The style of blackwork needed to be able to be done on a plain weave linen, rather than an even weave. After searching for examples of Tudor period blackwork, a women’s coif circa 1600 presented a beautiful example of speckled blackwork, where the design was created in outline using stem and/or back stitch, and the figures are given dimension by using tiny speckling stitches to provide shadow. Gostelow explains, “Speckling or ‘seeding’ can also be known as ‘dot stitch’. Tiny straight stitches, worked either at any angle or in geometric formation, provide a most effective filling” (Gostelow, 1998, p. 90).
Ties: The ties at the neck opening were made using fingerloop braids of white linen thread, using the pattern for a ‘lace bend round of 8 bowes’ in the Fingerloop Braid issue of the Compleat Anachronist (Swales & Kuhn Williams, 2000, p. 35).

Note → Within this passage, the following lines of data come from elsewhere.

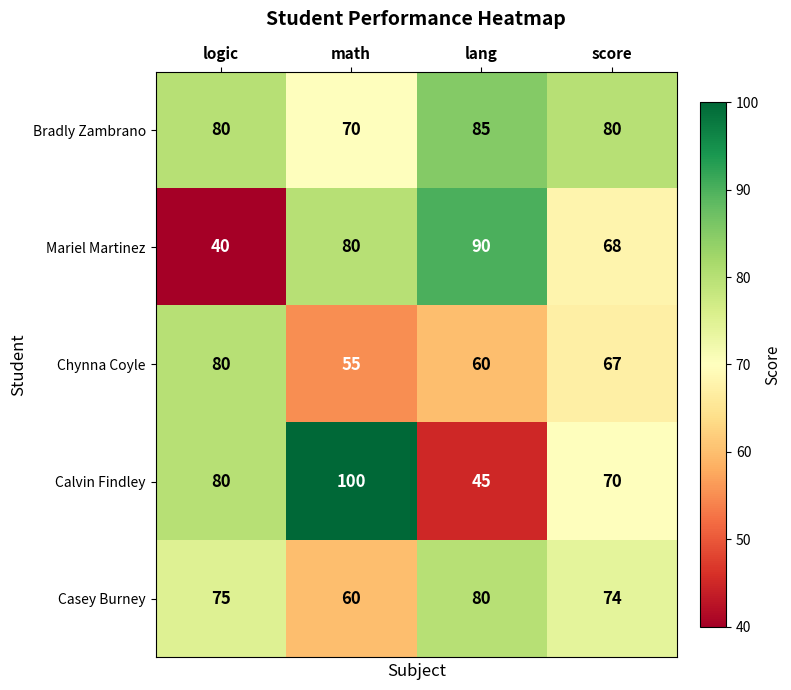

What is the difference between the Chynna Coyle values at lang and logic?

20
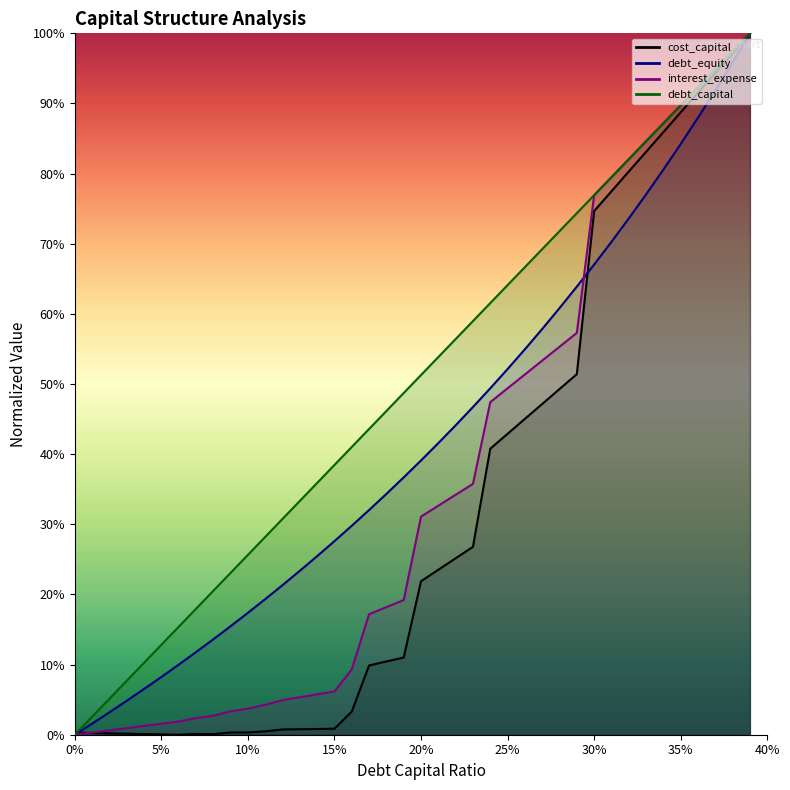

The value of debt_capital at 0.22 is 0.6. True or false?

True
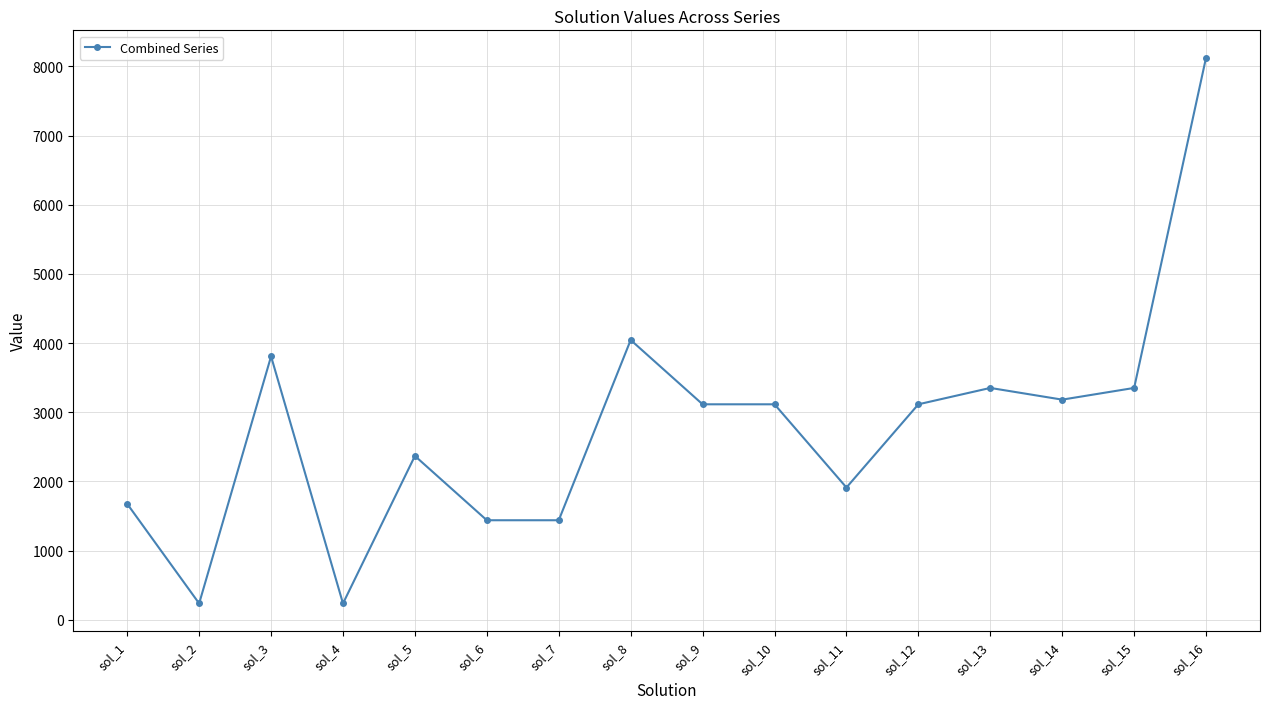

What is the approximate value at sol_2?

236.6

After the pattern was determined, it was drawn out on paper at 1:1 scale, and traced using a light box onto the uncut fabric. The embroidery was completed, and the partlet then cut out and assembled by hand with white linen thread. Seams were joined with a running stitch, then flat felled to keep from raveling. The lining was assembled in the same manner and joined to the outer decorative layer. All threads were waxed using beeswax. “Before use, linen or silk thread was passed through a lump of beeswax. This strengthened it and helped prevent knots and fraying” (Mikhaila & Malcolm-Davies, 2015, p. 42). The collar has a purchased lace applied as time would not permit making the lace for the edging. The collar was box pleated, and attached between the exterior and lining layers. The ties were placed as the collar was attached. The finished partlet was then ironed and was ready to present to the recipient.

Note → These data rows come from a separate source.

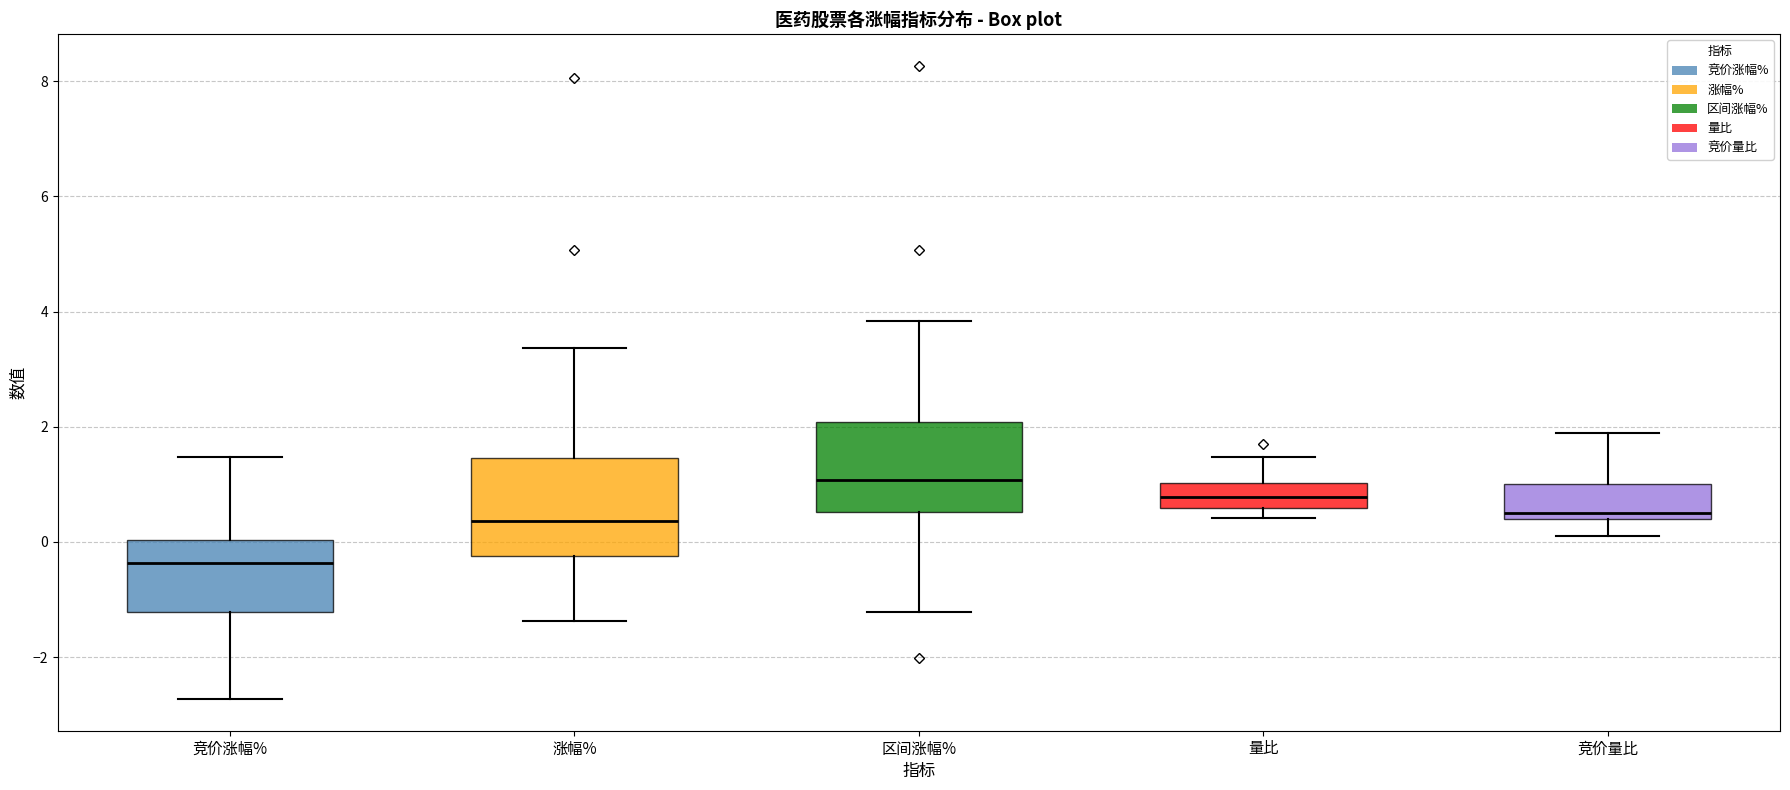

Reading left to right, transcribe this box plot: for each box, give where its median line is, the range the box spans, and where its two whiskers end, as read against the y-axis. The values are not printed on the chart, so give them approximately, as read against the axis.

竞价涨幅%: median -0.4, box -1.2 to 0.0, whiskers -2.8 to 1.4
涨幅%: median 0.4, box -0.2 to 1.4, whiskers -1.4 to 3.4
区间涨幅%: median 1.0, box 0.6 to 2.0, whiskers -1.2 to 3.8
量比: median 0.8, box 0.6 to 1.0, whiskers 0.4 to 1.4
竞价量比: median 0.6, box 0.4 to 1.0, whiskers 0.2 to 2.0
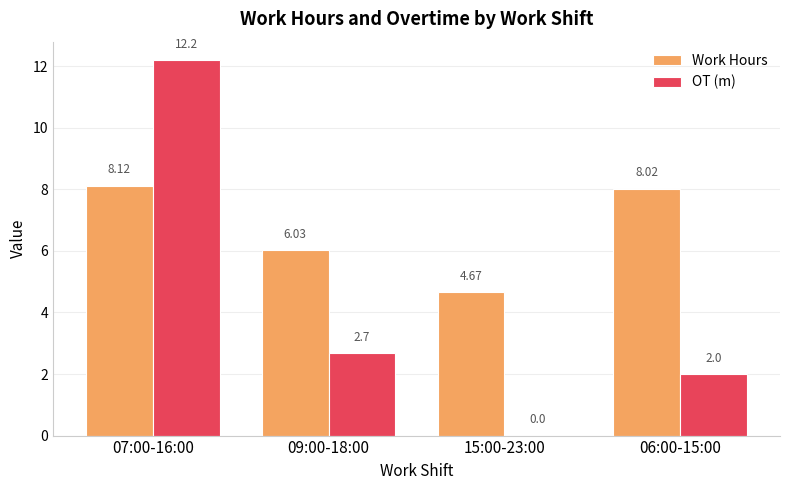

How many groups of bars are there?

4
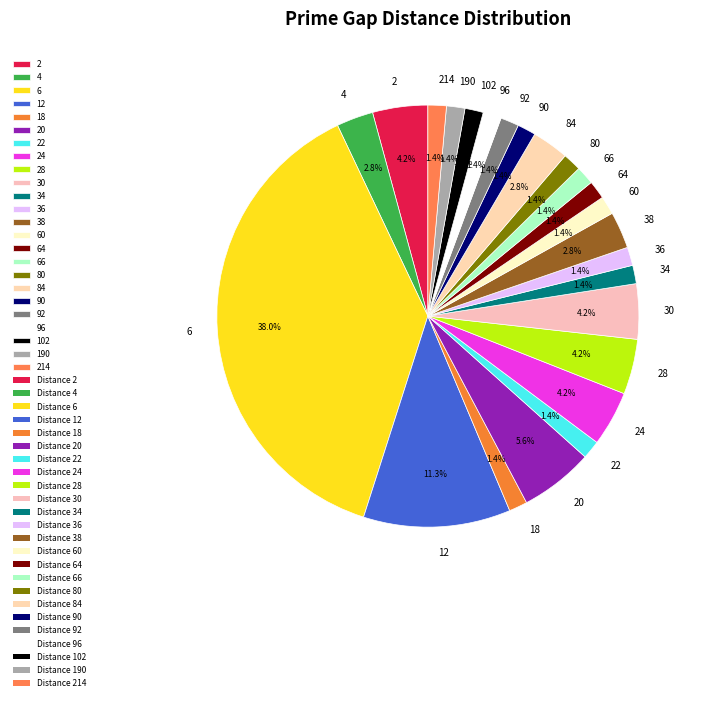

How many slices are in this pie chart?

24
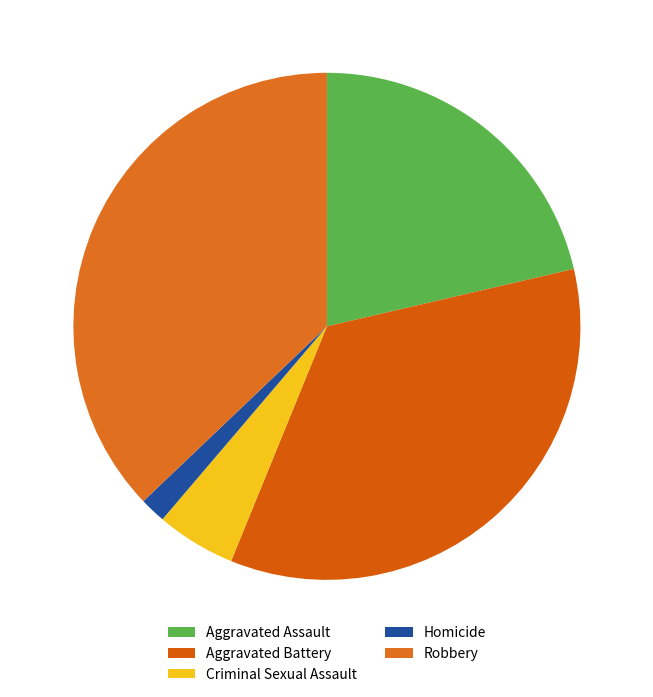

True or false: Homicide accounts for 15% of the total.

False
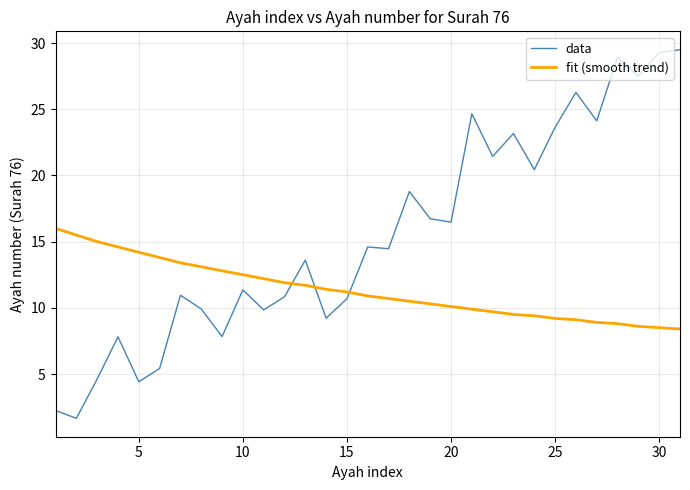

What are all the series names shown in the legend?

data, fit (smooth trend)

fabric with pattern on it:
My thoughts on conclusion: From the time the decision was made to make a partlet until the date it was needed by, there were two months to complete the work. The embroidery took about 180-200 hours of work, with a little more time needed for the design, and the assembly. This had a large impact on how detailed the piece was able to be, as well as on the use of the light box to trace the pattern, being a purely modern method. I would love to try the prick and pounce method of transferring the design to the fabric, and will do so with a future project. I would also have liked to add more detail to the diagonal lines that separate the elements of the design, perhaps by making them as vines. And, lastly, I would have liked to use more extensive speckling as a technique to add shadow and depth to the elements of the design.

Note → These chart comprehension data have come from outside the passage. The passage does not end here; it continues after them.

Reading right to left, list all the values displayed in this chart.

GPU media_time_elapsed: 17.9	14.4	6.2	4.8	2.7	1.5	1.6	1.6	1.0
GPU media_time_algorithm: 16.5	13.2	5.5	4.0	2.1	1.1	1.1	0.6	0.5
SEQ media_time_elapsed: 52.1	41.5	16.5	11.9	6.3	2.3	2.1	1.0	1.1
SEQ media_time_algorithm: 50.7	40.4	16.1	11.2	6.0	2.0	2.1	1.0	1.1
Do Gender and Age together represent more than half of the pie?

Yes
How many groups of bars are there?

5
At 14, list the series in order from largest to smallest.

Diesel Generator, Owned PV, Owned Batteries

I like the appearance of the alternating pattern of goldwork and blackwork. The use of the gold glass beads, while used within the Tudor period, are much less noticeable than spangles might have been. I would try to obtain spangles for any similar project in the future.
Overall, I am pleased with the final product. I researched in advance of starting the project, and while some choices were guided by both limited time and the designated use of this partlet, the remainder of the decisions were guided by studying blackwork embroidery and linen partlets in the Tudor period. This allowed the partlet to bear resemblance to those found in the art of the era.